“Büyüme” kesintisiz faaliyet olduğundan, sınırsız sermaye biriktirme sistemi olan kapitalizm ile ihtiyaçların yerini alan doyumsuz arzular ekonomi politikasının temeli olur.
Böylece “dindar-muhafazakâr hükümet” dinin meşru saydığı (haciyat, tekmiliyat ve tahsiniyat) sınırlarını aşan tüketim (tahrimiyat) için ruhlardaki tüketim tohumunu patlatıyor.
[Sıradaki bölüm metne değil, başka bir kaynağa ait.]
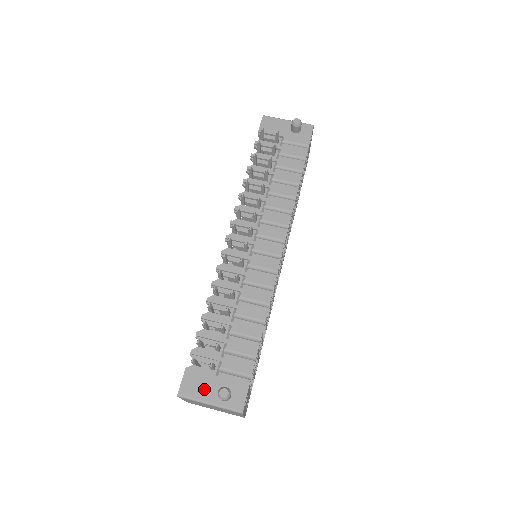
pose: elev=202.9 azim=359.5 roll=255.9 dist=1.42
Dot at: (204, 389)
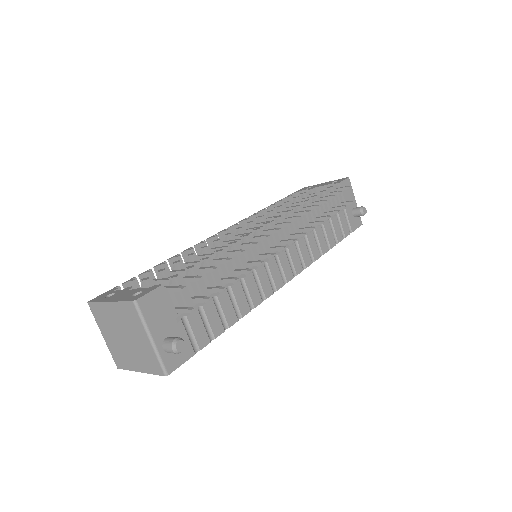
Dot at: (159, 321)
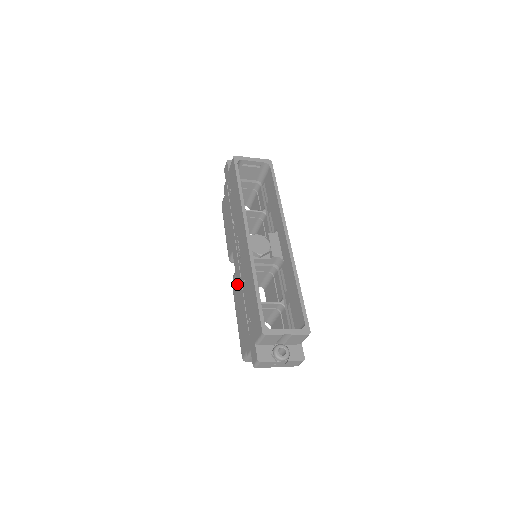
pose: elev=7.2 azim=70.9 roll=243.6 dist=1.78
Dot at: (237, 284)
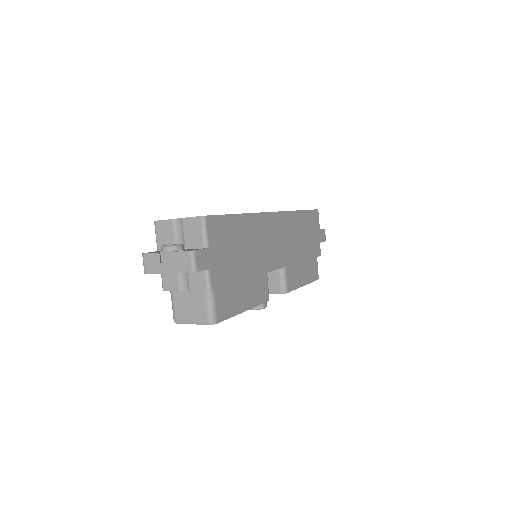
Dot at: occluded
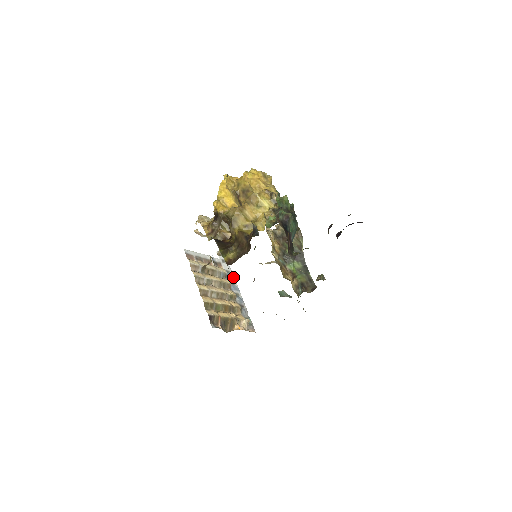
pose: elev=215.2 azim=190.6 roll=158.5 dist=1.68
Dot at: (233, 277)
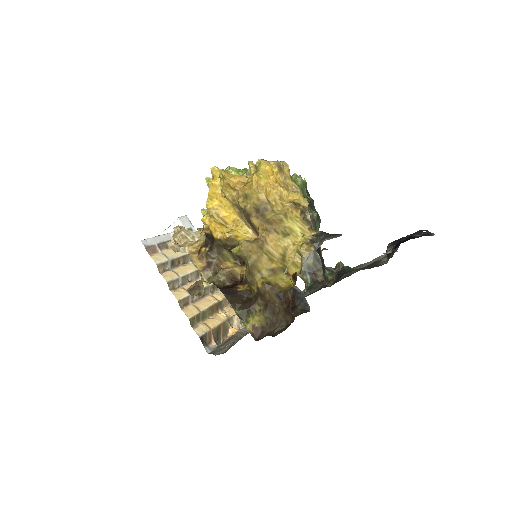
Dot at: occluded
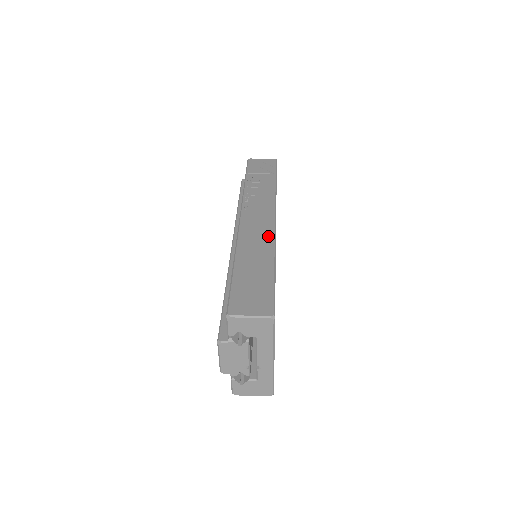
Bir kere bu tohum patladı mı artık nefs-i emmare ruhu istila eder, böylece “muhafazakâr dindar-eski İslamcı” canavarlaşır.
Bir bakmışsınız ilk hareket noktasında “iyi niyetle iyi bir menzil”e ulaşmak üzere harekete geçen Müslüman “yanlış yol”a girdiği için yol onun maksadını dönüştürmüş, yoldan çıkarmıştır.
“Yanlış” yani gayrı meşru politikalar” dolayısıyla maksadı değişen Müslüman artık güç toplamaktan, gösteriş yapmaktan, manevi değerlerin içini boşaltmaktan, adaletsizliğe ve eşitsizliğe aldırmamaktan, yoksullara ve mahrumlara üstten bakmaktan, geldiği kökeni unutup görgüsüz giyinip tüketmekten rahatsız olmuyor; yaşadığı gibi inanmaya başladığından adaletsiz bir iktidara dört elle sarılıyor; münker ve menhiyatları, haksızlıkları tolere ediyor.
Şimdi soralım: Menzil neydi, bu yol doğru mudur?